Time Share vendors
Local sales people will approach you and offer a free breakfast, free meal or some such deal in order to have you attend a time-share sales presentation. Time-shares are sold to tourists and offer a week at an existing condominium. Prices vary widely.
Unique Suggestions: If you are not interested in purchasing a time-share condominium, simply smile and say "no, gracias" and walk away. They generally won't bother you any more, they will look for the next tourist. They often are located in booths labeled "tourist information". Most speak English quite well. They receive a commission for each person they deliver to a sales presentation.
If you are interested in what they have to say, agree to attend a presentation. They will take your name and the name of the hotel in which you are staying. They will come and pick you up - if you don't show up, they don't get paid. You can usually negotiate more than a free breakfast - they will give you a gift-certificate at one of many fine restaurants (some good for $50 US). Be prepared to listen to a high-pressure US or Canadian salesperson for three to four hours. They insist on purchasing at the time of the presentation, and generally don't allow you to take the paperwork home to be examined by an attorney. They'll say the sale is for today only.
Fun Alternatives: If you want to avoid the time-share people, be polite but walk away. Remember, this is how they make their living. If you are truly interested in purchasing a time-share, remember that the 50% of the cost of one purchased that way goes to cover marketing. The salespeople have a pretty fair rate of concluding sales. Also, if you check out the internet, you will find people who are selling their time-share for 1/2 to 1/4 the price.
Beach vendors can be annoying - Ixtapa and the nearby town of Zihuatanejo have beach vendors. Their numbers are not like that in Cancun, Puerto Vallarta, Mazatlan or Acapulco.
Unique Suggestions: Generally, these hard-working people try and make a living to support their family by selling goods along the beach. If you don't wish to be bothered, avoid making eye-contact. If you are approached by a vendor, if you are not interested in what they are saying, simply smile and say "no, gracias" and they will leave. Vendors are generally polite and gracious.

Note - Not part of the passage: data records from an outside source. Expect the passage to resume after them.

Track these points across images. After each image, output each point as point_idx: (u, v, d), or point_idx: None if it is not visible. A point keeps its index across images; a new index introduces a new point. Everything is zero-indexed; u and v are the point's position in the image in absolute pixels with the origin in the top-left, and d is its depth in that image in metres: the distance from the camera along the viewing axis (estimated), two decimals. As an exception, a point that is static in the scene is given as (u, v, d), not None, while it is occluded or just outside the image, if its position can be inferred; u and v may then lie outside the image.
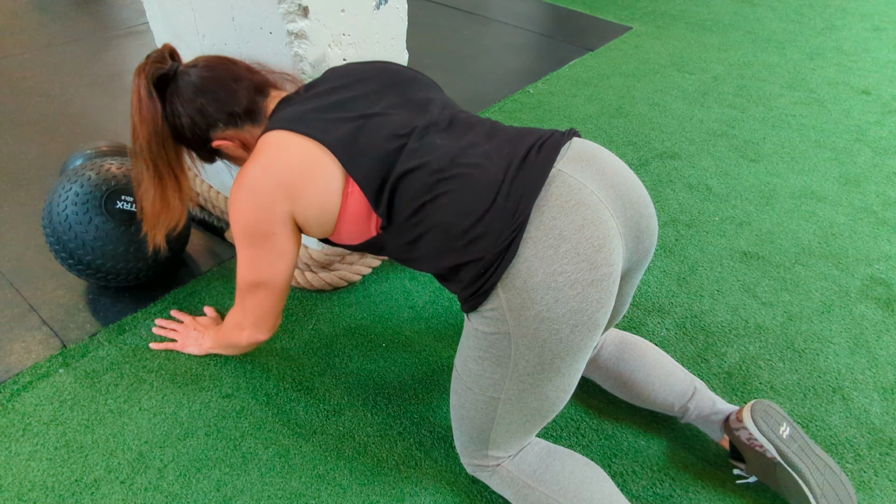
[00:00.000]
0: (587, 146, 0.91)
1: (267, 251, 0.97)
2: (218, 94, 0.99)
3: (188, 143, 1.05)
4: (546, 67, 2.67)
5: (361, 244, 0.98)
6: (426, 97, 0.99)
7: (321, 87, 0.99)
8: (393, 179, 0.88)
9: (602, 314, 0.83)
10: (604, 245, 0.82)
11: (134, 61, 2.52)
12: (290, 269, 1.01)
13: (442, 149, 0.89)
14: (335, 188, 0.91)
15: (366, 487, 1.10)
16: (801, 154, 2.12)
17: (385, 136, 0.91)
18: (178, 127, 1.01)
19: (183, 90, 0.99)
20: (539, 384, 0.87)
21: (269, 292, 1.02)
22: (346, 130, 0.91)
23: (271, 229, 0.94)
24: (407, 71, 1.05)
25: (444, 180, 0.86)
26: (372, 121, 0.92)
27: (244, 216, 0.94)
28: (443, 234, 0.87)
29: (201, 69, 1.01)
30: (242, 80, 1.02)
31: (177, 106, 1.00)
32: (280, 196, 0.91)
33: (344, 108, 0.94)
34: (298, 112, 0.95)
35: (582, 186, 0.85)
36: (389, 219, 0.91)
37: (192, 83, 0.99)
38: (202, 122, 1.00)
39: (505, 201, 0.83)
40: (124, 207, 1.30)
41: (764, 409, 1.05)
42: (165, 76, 1.00)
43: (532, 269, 0.81)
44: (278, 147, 0.92)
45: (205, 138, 1.03)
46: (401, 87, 0.99)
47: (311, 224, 0.96)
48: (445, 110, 0.97)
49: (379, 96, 0.97)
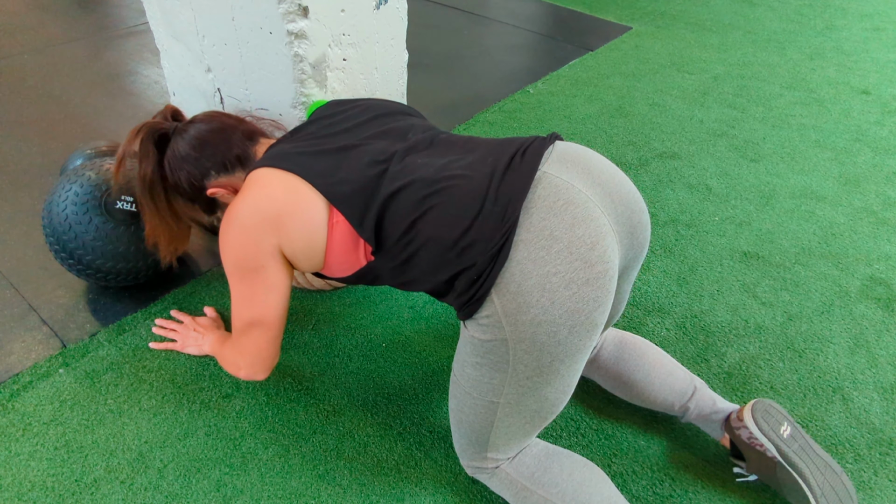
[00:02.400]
0: (570, 147, 0.92)
1: (258, 285, 0.98)
2: (212, 145, 1.06)
3: (187, 195, 1.11)
4: (546, 67, 2.67)
5: (353, 275, 0.99)
6: (406, 124, 1.01)
7: (307, 129, 1.04)
8: (379, 203, 0.89)
9: (600, 313, 0.83)
10: (597, 242, 0.82)
11: (134, 61, 2.52)
12: (282, 304, 1.02)
13: (425, 167, 0.91)
14: (320, 219, 0.93)
15: (366, 487, 1.10)
16: (801, 154, 2.12)
17: (365, 163, 0.93)
18: (176, 180, 1.09)
19: (180, 146, 1.07)
20: (538, 387, 0.87)
21: (264, 329, 1.02)
22: (326, 163, 0.94)
23: (261, 262, 0.96)
24: (392, 104, 1.08)
25: (431, 195, 0.87)
26: (352, 151, 0.95)
27: (233, 251, 0.97)
28: (435, 249, 0.87)
29: (198, 124, 1.08)
30: (235, 131, 1.09)
31: (173, 162, 1.07)
32: (267, 229, 0.94)
33: (325, 143, 0.98)
34: (283, 151, 0.98)
35: (569, 186, 0.85)
36: (379, 243, 0.92)
37: (189, 138, 1.06)
38: (197, 173, 1.07)
39: (493, 206, 0.83)
40: (124, 207, 1.30)
41: (765, 409, 1.05)
42: (165, 135, 1.09)
43: (525, 272, 0.80)
44: (263, 183, 0.95)
45: (200, 187, 1.08)
46: (382, 118, 1.03)
47: (299, 256, 0.97)
48: (426, 132, 0.99)
49: (360, 129, 1.00)
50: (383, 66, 1.41)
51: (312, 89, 1.27)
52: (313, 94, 1.28)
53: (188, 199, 1.11)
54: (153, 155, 1.07)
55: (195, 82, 1.51)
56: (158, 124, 1.08)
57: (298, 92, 1.26)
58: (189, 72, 1.50)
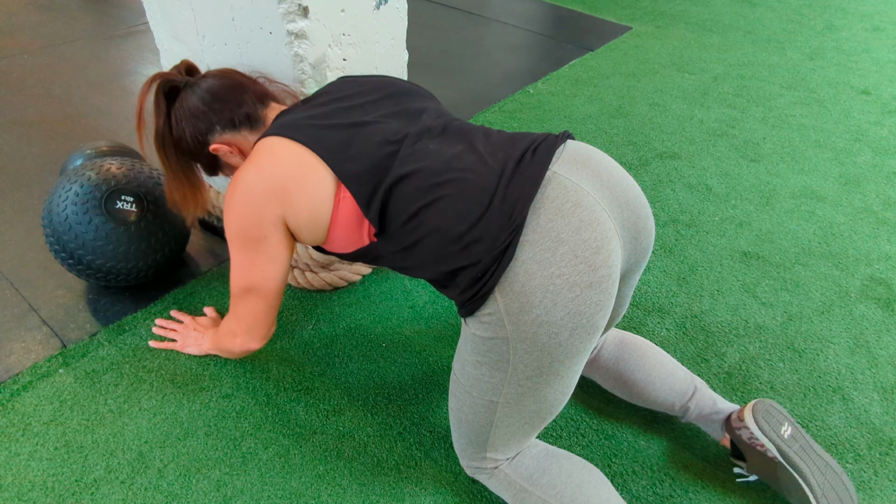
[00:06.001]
0: (581, 148, 0.91)
1: (259, 255, 0.98)
2: (222, 101, 1.03)
3: (190, 152, 1.08)
4: (546, 67, 2.67)
5: (354, 253, 0.98)
6: (420, 107, 1.00)
7: (319, 98, 1.02)
8: (386, 186, 0.88)
9: (601, 316, 0.83)
10: (602, 247, 0.82)
11: (134, 61, 2.52)
12: (281, 275, 1.02)
13: (435, 154, 0.90)
14: (326, 193, 0.92)
15: (366, 487, 1.10)
16: (801, 154, 2.12)
17: (377, 142, 0.92)
18: (180, 135, 1.05)
19: (188, 100, 1.04)
20: (538, 388, 0.87)
21: (260, 298, 1.02)
22: (338, 138, 0.92)
23: (263, 232, 0.96)
24: (404, 83, 1.06)
25: (440, 185, 0.86)
26: (365, 129, 0.94)
27: (237, 218, 0.96)
28: (439, 240, 0.86)
29: (210, 79, 1.05)
30: (247, 90, 1.06)
31: (179, 114, 1.04)
32: (272, 199, 0.93)
33: (338, 117, 0.96)
34: (294, 120, 0.97)
35: (578, 188, 0.84)
36: (383, 226, 0.91)
37: (200, 91, 1.04)
38: (202, 127, 1.04)
39: (501, 204, 0.83)
40: (124, 207, 1.30)
41: (766, 409, 1.05)
42: (176, 87, 1.06)
43: (529, 273, 0.80)
44: (272, 152, 0.94)
45: (204, 142, 1.05)
46: (396, 97, 1.01)
47: (303, 229, 0.96)
48: (439, 119, 0.97)
49: (374, 106, 0.98)
50: (383, 66, 1.41)
51: (312, 89, 1.27)
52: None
53: (190, 155, 1.08)
54: (164, 107, 1.05)
55: (195, 82, 1.51)
56: (171, 76, 1.06)
57: (298, 92, 1.26)
58: (189, 72, 1.50)
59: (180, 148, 1.07)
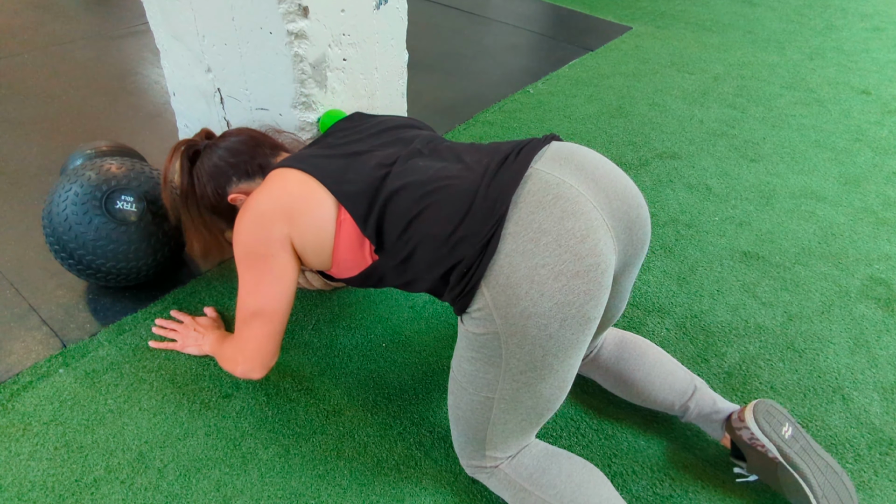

Fun Alternatives: Actually, don't be too quick to rule out some purchases. Generally, the vendors charge a bit more than from the various shops that are nearby, but the vendors are convenient. They sell hats, beach towels, t-shirts, blankets, rugs, etc. It is okay to buy food products from the vendors (like peanuts). For silver, you can negotiate fair prices for silver items, silver is plentiful there and is mined nearby. However, your best bet for silver is in local shops where they sell silver jewelery by the ounce.